Life Changing Health Impacts
The impact of the 3D production capabilities is being felt in areas as diverse as architectural design and modeling to entire car manufacturing with companies like Urbee who are producing their safe, environmentally friendly cars with 3D Printers. The impact is also being felt in the Medical/HealthCare industry; recently there was an unprecedented medical operation allowing an 83-year-old woman to bypass risky reconstructive surgery by fitting her mouth with a 3D-printed jaw . See the excertp summary and video below from DigitalTrends.com
“Last year a group of researchers from Belgium and the Netherlands used a printer in an unprecedented medical operation by creating and implanting a 3D-printed lower jaw in the mouth of an 83-year-old woman.
According to Medical Daily, the procedure happened in June and was intended to treat the elderly woman’s osteomyeltis, a serious bone infection, which had spread to the lower jawbone. Doctors knew that the jawbone would need to be removed, but felt that reconstructive surgery would be too risky, and so they decided to find an alternative.

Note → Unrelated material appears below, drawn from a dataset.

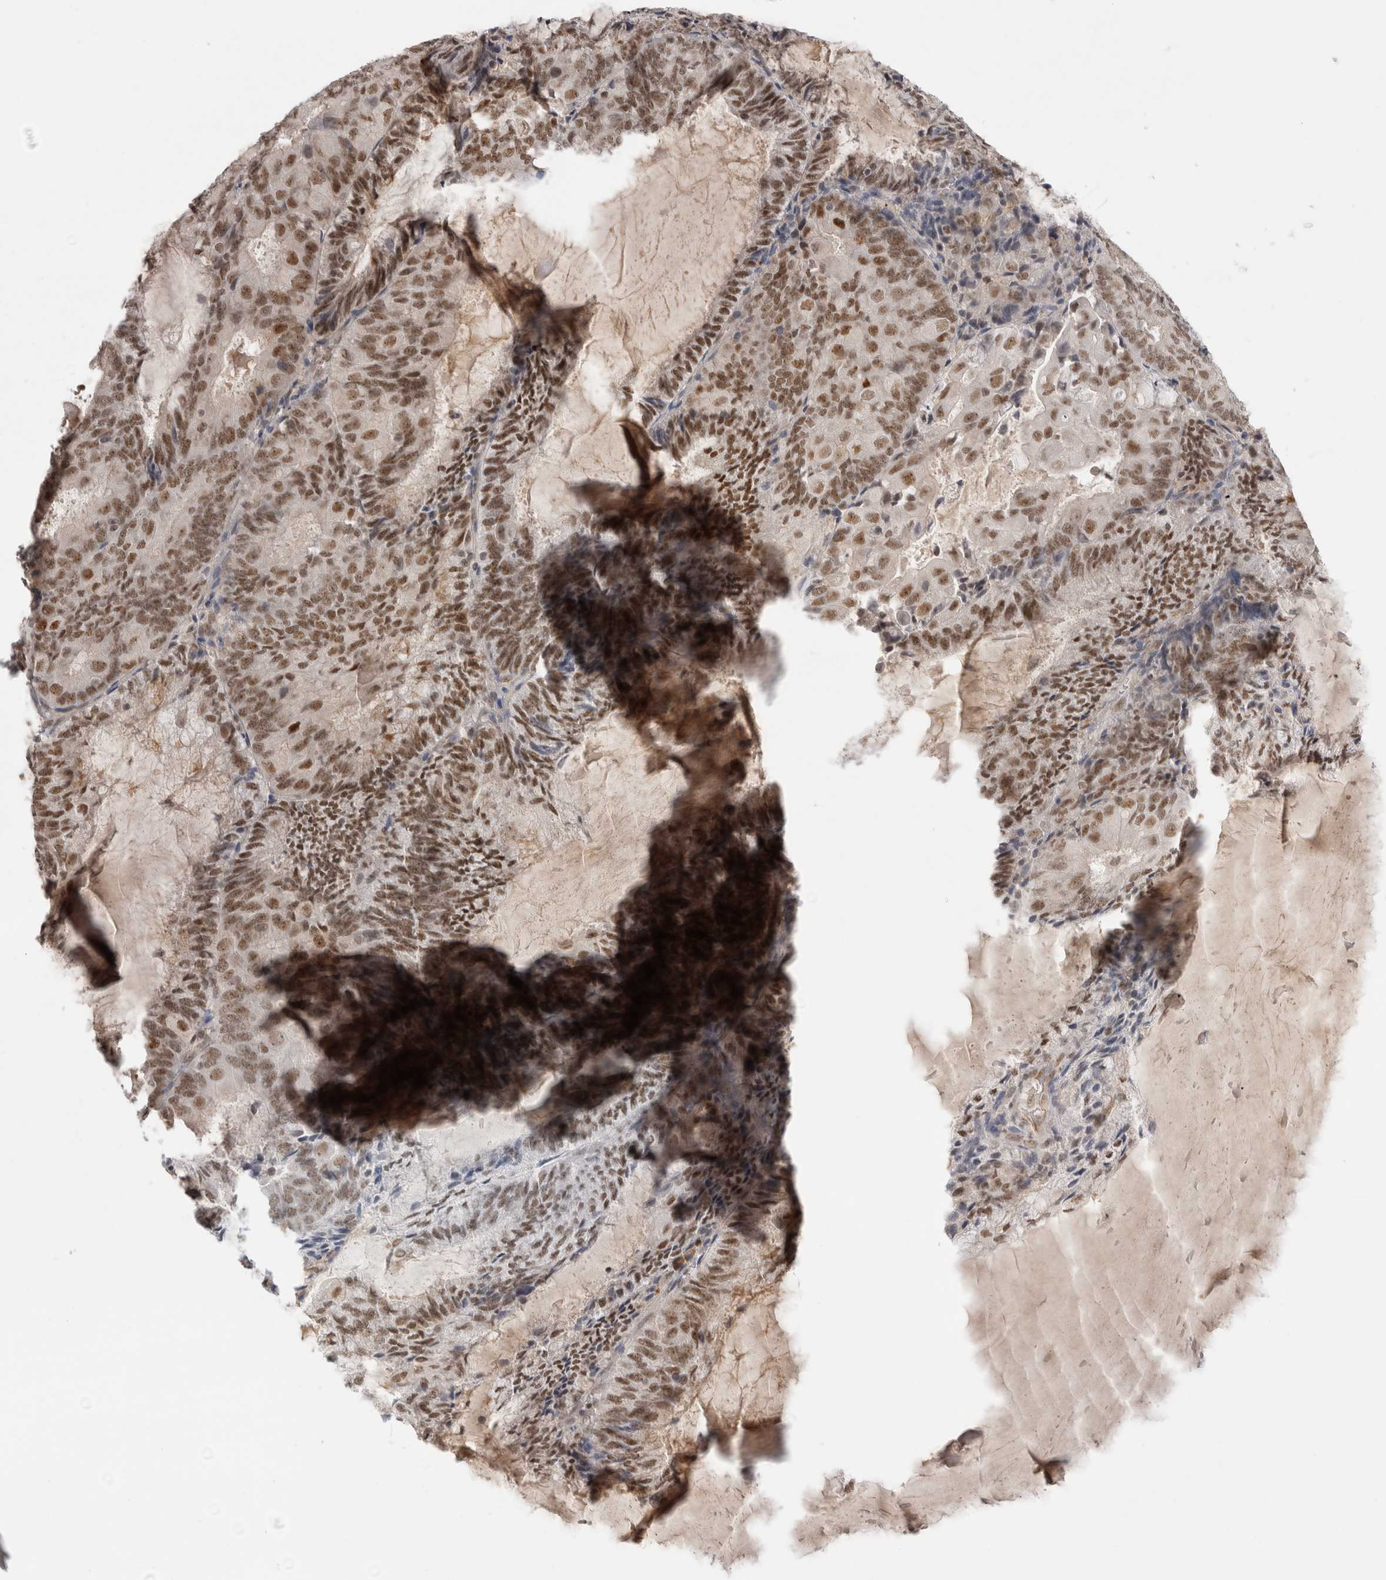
{"staining": {"intensity": "moderate", "quantity": ">75%", "location": "nuclear"}, "tissue": "endometrial cancer", "cell_type": "Tumor cells", "image_type": "cancer", "snomed": [{"axis": "morphology", "description": "Adenocarcinoma, NOS"}, {"axis": "topography", "description": "Endometrium"}], "caption": "The photomicrograph demonstrates staining of adenocarcinoma (endometrial), revealing moderate nuclear protein positivity (brown color) within tumor cells. (Brightfield microscopy of DAB IHC at high magnification).", "gene": "ZNF24", "patient": {"sex": "female", "age": 81}}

Enter the 3D printer. Based on research done at the Biomedical Research Institute at Belgium’s Hasselt University, the team devised a jaw implant for the woman. The lower mandible was created by Belgium-based metal-parts manufacturer LayerWise, and reportedly took a few hours to print. The 3D-printed lower jaw is made with titanium powder, fused together with a high-powered laser, and later coated with bio-ceramics to make the implant compatible with the host’s body tissue. The jaw, at 3.774 ounces, weighs slightly more than the woman’s original bone.
“The new treatment is a world premier because it concerns the first patient-specific implant in replacement of the entire lower jaw,” said Hasselt University’s Dr. Jules Poukens.
The surgery reportedly lasted for four hours; doctors said that the woman was able to speak and swallow normally within a day of the operation. The elderly patient has a follow-up point later this month in order to insert a set of dentures. The jaw transplant isn’t the first foray into medical uses for 3D printers. Recently, engineers from Washington State University showed how 3D printed scaffold could be used to facilitate bone growth. The 3D printing medical movement could lead to more efficiency with the speed and precision of custom molded implants.
So in summary, I believe that 3D Printing will have huge impact on key industries and on each of our lives over the coming years. I think they need to give it a new name though because 3D printing really does not do the technology justice. It would be great to hear your thoughts.